Auftrag 1:
Beantworte bitte anhand des Textauszugs zu Sachsen-Anhalt:
(a) Aus welchem Bundesland sind nach der Wende die meisten Menschen abgewandert?
(b) Welche zwei Städte werden als Wohnorte von Fortgezogenen genannt?
(c) Von wo aus wird die Möglichkeit zur Unterstützung teilweise sogar genutzt?
Auftrag 2: Setze den Textauszug zu Sachsen-Anhalt nach seinem letzten Satz fort.

Textauszug:
Und man darf nie vergessen: In keinem anderen Bundesland sind nach der Wende so viele Menschen abgewandert wie aus Sachsen-Anhalt. Wenn Fortgezogene, die aus kleinen Orten in Sachsen-Anhalt kommen, in Stuttgart oder Hamburg wohnen und trotzdem noch die Verbindung zur alten Heimat haben, können sie lokale Vereine und Organisationen jetzt auch aus der Ferne unterstützen. Und diese Möglichkeit wird – teilweise sogar aus dem Ausland – auch genutzt.

Wie erreicht ihr die Vereine, Organisationen und Menschen mit eurer Plattform?

Datensätze

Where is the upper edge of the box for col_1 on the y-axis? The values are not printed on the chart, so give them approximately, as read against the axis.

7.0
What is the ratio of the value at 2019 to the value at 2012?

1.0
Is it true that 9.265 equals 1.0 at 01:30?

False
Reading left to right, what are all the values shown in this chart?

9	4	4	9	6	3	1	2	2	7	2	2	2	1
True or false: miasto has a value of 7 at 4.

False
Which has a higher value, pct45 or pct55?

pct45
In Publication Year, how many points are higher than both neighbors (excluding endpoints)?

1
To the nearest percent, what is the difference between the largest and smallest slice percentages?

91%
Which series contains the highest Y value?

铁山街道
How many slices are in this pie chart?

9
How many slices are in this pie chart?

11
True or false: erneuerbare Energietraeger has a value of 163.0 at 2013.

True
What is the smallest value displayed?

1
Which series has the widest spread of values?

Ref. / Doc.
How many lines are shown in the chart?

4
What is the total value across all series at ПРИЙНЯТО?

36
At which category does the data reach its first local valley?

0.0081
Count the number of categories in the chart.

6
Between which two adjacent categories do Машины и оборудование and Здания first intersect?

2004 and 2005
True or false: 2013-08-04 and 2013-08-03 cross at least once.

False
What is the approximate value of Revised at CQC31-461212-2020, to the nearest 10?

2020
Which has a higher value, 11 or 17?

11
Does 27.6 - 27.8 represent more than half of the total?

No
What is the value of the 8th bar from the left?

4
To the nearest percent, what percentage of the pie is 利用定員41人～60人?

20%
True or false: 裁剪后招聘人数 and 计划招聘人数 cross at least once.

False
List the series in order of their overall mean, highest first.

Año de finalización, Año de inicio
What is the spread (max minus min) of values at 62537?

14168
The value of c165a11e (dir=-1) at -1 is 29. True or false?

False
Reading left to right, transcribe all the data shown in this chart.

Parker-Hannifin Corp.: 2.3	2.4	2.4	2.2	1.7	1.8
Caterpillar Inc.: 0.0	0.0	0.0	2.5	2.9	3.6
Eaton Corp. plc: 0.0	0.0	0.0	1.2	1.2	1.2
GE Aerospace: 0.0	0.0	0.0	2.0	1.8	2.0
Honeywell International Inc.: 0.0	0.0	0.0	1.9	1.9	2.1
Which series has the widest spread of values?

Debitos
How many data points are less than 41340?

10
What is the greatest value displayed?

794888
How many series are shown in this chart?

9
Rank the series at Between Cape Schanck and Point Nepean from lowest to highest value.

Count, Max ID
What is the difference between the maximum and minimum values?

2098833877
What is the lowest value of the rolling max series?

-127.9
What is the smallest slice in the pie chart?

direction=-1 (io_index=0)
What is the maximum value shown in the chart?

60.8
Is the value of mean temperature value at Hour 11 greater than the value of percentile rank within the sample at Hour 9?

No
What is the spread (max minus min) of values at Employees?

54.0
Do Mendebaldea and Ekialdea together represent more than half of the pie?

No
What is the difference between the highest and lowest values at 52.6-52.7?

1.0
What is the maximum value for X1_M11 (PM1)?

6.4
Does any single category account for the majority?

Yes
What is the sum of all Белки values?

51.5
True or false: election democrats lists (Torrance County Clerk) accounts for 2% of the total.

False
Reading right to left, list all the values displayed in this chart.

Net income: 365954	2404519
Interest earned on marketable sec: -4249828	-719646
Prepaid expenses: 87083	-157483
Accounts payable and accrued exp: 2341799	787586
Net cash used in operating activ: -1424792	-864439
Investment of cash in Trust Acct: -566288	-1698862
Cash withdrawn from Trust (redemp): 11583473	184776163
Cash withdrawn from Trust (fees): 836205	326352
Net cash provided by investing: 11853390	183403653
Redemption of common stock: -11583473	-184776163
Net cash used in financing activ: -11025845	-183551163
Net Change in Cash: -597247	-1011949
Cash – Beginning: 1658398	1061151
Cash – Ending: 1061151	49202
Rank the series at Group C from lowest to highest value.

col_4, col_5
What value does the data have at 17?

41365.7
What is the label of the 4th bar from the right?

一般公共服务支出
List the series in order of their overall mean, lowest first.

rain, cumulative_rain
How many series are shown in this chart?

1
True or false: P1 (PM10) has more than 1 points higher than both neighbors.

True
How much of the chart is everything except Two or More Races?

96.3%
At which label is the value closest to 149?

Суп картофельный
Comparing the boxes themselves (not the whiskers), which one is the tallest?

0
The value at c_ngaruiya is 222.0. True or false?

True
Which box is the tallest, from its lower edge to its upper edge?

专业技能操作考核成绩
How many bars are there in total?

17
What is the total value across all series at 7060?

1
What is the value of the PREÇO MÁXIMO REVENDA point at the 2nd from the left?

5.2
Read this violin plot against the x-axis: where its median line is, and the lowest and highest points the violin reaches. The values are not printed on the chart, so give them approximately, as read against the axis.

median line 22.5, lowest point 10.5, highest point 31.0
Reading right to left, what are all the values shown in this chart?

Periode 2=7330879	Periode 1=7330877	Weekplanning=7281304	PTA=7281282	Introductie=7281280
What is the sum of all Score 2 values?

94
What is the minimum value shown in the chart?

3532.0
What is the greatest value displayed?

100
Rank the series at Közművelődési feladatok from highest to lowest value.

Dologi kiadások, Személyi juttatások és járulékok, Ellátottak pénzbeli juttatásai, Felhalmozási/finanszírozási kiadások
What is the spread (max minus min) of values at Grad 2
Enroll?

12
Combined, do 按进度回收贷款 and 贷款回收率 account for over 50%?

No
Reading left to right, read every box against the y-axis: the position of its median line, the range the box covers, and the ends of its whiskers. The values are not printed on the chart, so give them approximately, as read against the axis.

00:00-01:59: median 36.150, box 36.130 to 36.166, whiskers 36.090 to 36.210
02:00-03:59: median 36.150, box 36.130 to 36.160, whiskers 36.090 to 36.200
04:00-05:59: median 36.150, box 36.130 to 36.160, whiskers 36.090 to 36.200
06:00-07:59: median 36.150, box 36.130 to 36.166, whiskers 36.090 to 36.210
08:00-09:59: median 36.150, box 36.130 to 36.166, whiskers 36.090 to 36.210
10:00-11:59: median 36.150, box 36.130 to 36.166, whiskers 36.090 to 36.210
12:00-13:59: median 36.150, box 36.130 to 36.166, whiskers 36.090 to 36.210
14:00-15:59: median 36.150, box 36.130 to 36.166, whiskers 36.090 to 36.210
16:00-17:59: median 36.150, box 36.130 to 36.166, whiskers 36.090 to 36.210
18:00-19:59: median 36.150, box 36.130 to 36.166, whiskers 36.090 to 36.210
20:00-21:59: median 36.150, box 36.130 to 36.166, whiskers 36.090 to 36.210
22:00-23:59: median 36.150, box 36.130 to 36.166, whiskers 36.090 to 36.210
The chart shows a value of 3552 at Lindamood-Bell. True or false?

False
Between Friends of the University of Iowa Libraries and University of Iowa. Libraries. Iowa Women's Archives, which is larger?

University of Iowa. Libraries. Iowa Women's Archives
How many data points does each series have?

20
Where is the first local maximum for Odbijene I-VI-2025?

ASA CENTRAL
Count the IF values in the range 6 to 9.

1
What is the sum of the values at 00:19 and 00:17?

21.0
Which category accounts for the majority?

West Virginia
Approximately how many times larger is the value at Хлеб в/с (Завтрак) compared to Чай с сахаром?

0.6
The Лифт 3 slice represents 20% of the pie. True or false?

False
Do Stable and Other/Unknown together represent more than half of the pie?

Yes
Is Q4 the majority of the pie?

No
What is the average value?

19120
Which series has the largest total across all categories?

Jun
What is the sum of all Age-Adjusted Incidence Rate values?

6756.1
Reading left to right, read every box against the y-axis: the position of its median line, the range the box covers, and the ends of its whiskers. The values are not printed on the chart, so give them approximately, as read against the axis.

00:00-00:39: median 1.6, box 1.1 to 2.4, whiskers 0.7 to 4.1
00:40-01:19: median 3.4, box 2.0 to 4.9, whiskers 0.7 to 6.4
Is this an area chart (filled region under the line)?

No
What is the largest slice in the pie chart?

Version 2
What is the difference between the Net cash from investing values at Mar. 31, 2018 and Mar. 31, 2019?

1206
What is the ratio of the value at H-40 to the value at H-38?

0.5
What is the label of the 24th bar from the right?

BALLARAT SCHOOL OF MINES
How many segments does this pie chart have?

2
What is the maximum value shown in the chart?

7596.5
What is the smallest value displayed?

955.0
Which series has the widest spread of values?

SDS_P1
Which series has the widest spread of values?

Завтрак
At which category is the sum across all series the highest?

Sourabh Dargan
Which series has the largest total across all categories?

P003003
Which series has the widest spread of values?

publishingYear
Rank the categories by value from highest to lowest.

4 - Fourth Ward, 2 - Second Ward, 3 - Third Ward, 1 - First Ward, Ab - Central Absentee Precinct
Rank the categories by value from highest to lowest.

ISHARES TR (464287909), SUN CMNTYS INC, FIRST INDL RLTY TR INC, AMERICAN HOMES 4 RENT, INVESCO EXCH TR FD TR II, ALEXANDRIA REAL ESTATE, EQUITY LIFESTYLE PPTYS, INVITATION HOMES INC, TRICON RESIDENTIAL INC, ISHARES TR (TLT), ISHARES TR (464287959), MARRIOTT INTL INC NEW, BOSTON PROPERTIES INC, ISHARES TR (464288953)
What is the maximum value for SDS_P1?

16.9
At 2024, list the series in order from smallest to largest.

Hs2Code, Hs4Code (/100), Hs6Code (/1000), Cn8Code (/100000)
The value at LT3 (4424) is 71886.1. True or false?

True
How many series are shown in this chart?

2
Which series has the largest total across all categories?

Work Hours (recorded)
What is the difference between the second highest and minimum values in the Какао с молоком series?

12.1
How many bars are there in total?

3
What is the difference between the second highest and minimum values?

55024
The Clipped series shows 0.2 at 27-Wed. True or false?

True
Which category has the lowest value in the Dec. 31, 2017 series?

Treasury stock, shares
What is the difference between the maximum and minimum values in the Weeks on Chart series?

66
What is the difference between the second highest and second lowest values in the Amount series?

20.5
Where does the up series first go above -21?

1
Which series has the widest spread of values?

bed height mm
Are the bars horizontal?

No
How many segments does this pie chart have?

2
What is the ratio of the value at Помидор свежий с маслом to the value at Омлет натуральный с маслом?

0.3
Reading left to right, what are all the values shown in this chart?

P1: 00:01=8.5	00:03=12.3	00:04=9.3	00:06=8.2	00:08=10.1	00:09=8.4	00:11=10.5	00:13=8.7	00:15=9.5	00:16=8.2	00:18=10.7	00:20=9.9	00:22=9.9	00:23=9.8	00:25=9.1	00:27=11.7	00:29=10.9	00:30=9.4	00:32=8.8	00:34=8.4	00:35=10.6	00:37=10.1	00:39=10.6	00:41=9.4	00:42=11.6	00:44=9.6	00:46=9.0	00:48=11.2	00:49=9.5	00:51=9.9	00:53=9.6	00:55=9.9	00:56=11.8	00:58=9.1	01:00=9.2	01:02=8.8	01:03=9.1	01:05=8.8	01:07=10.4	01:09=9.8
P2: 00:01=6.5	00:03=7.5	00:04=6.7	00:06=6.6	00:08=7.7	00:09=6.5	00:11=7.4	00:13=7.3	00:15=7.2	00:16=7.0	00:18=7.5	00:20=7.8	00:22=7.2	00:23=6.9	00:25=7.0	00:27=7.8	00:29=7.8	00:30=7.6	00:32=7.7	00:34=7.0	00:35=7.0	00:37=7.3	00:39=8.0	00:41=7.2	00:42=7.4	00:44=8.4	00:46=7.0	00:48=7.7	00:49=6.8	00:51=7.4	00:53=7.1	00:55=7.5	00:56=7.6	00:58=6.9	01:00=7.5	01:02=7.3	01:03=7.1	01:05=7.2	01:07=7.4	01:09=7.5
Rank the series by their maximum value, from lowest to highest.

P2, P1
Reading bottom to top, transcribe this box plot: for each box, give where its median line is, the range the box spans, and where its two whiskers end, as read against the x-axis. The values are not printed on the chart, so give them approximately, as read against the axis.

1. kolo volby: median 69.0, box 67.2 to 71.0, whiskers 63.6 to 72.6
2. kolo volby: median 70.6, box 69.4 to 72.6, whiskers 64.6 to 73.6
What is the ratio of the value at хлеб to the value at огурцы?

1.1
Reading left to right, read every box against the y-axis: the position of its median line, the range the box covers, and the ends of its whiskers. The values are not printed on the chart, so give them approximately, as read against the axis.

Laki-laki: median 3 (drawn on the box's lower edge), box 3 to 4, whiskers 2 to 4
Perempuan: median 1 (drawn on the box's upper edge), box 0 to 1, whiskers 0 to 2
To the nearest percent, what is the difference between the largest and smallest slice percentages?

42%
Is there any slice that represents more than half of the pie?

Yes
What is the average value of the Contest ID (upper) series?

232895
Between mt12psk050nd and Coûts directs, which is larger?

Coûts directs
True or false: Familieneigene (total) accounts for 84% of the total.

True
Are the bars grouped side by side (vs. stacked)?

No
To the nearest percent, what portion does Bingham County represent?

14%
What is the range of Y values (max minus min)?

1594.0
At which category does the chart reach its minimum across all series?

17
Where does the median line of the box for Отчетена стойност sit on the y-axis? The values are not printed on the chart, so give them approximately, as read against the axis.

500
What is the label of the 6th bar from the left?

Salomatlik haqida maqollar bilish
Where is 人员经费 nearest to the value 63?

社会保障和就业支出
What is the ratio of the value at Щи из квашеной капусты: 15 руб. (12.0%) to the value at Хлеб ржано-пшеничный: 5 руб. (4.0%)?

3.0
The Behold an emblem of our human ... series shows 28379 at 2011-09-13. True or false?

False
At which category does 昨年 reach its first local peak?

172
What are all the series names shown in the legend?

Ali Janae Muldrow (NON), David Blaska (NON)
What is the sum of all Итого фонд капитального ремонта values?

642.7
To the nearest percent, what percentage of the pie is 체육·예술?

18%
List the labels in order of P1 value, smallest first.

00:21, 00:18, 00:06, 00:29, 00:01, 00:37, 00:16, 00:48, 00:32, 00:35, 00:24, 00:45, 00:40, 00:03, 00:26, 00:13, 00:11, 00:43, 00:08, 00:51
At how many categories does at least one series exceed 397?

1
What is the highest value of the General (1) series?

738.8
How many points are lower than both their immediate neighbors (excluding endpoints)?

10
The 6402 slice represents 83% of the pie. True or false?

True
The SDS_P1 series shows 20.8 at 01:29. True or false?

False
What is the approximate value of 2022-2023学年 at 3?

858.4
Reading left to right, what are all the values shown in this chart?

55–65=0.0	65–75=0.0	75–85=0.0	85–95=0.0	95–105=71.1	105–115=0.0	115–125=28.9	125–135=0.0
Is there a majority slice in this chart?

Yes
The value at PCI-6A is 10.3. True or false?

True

Antwort 1:
(a) Aus Sachsen-Anhalt.
(b) Stuttgart und Hamburg.
(c) Aus dem Ausland.

Antwort 2:
Wir sind im Sommer an den Start gegangen und arbeiten immer noch daran, die Seite publik zu machen. Wir nutzen die Strukturen unserer landesweiten Netzwerke, auch in den Verwaltungen und Ministerien. Und wir machen die Seite über die Presse bekannt, haben beispielsweise gerade ein Interview bei der dpa laufen – und bei euch. So können
wir hoffentlich noch mehr Vereine und Menschen erreichen. Unsere Seite ist aber nicht nur ein digitales Instrument, also nicht nur eine Seite, auf der Angebote für Engagements veröffentlicht werden, sondern wir bieten auch ein großes Paket darum herum an, zum Beispiel Fortbildungen, Sprechstunden oder Vernetzungsangebote. Wir haben auch
Materialien rund um das digitale Engagement entwickelt, gerade für Vereine. Da geht es dann beispielsweise darum, wie sie mit Freiwilligen trotz der räumlichen Distanz und ohne sich persönlich zu kennen gut zusammenarbeiten können.

Und wie schafft man das? Wie werden einzelne digital Engagierte Teil des gesamten Teams?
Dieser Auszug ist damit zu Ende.